There were numbers of farmers of fairly recent Scandinavian origin throughout Connecticut in the 1950s, and Herman K. Lear, president and chief executive officer of Norclaire Builders, combed the countryside to sell them that add-on garage, new kitchen, or playroom they desperately needed. Wary of New World banking practices, these Old Worlders preferred to pay cash, and that was perfectly fine with Mr. Lear. He’d sell the addition for, say, $795, take the money, and then have the farmer sign something to confirm the deal. That “something” was actually a promissory note that Mr. Lear promptly discharged at his bank for a second payment of $795. Of course the promissory note had to be paid back. All that was required in order to raise the money was the sale of another attachment. What complicated that for Mr. Lear, however, was that the bank expected the payback from the farmer, and was in the habit of sending out monthly notices regarding the payments.

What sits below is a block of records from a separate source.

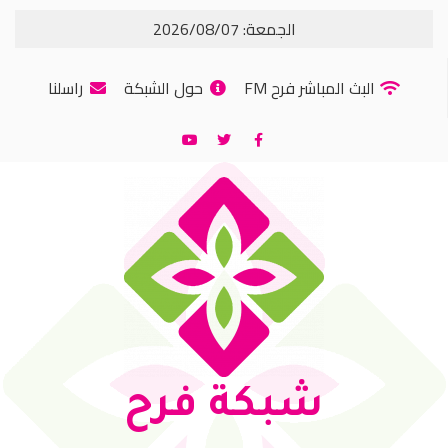
الجمعة: 2026/08/07
البث المباشر فرح FM
حول الشبكة
راسلنا
شبكة فرح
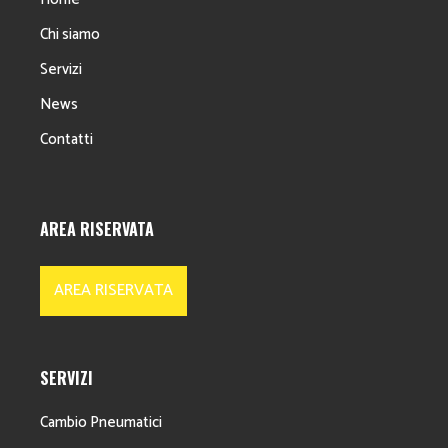
Chi siamo
Servizi
News
Contatti
AREA RISERVATA
AREA RISERVATA
SERVIZI
Cambio Pneumatici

Those notices went out around the first of the month. Now all H.K. had to do was to pilfer some rural mailboxes of those notices and see personally that the bank got its money.
When he wasn’t frantically trying to sell that new garage or playroom to catch up, H.K. had four mailboxes he had to get to on time each month and two more such situations developing. In my mind’s eye I forever see Dad’s truck on a railroad track, just the other side of a sharp bend. Stalled? Or parked there?